→ **YOUR ASSIGNMENT**: Only a slice of the listing below is wanted. Retype the lines from the one containing "getting things done" through the one containing "Link to review", exactly, both ends included.

→ **DATASET EXCERPTS**:
------
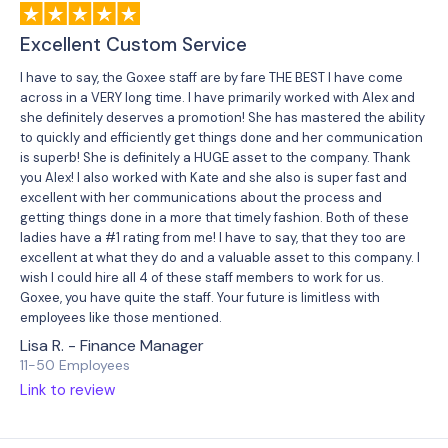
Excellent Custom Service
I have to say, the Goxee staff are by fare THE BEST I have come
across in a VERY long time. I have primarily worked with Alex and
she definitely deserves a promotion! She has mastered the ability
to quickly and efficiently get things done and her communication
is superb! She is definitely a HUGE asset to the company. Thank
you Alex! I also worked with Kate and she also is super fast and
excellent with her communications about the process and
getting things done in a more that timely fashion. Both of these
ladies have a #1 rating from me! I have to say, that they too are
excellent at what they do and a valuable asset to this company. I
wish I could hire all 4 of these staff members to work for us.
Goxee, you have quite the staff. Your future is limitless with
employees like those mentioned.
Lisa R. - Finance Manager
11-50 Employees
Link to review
------
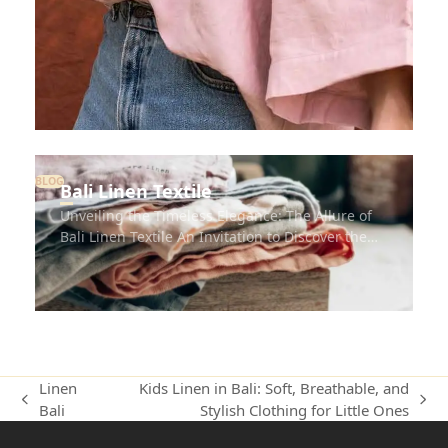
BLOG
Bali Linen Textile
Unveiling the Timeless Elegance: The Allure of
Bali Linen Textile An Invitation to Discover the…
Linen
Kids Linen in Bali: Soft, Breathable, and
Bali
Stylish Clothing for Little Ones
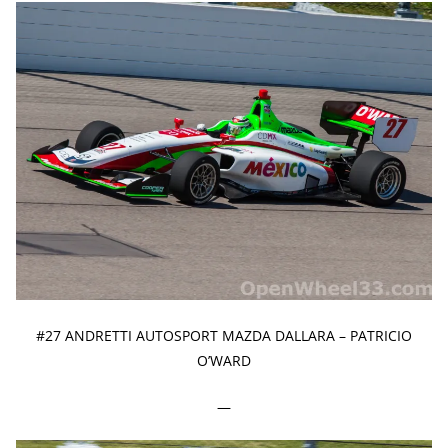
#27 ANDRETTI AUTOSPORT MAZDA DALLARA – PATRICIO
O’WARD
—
------
→ **OUTPUT**:
getting things done in a more that timely fashion. Both of these
ladies have a #1 rating from me! I have to say, that they too are
excellent at what they do and a valuable asset to this company. I
wish I could hire all 4 of these staff members to work for us.
Goxee, you have quite the staff. Your future is limitless with
employees like those mentioned.
Lisa R. - Finance Manager
11-50 Employees
Link to review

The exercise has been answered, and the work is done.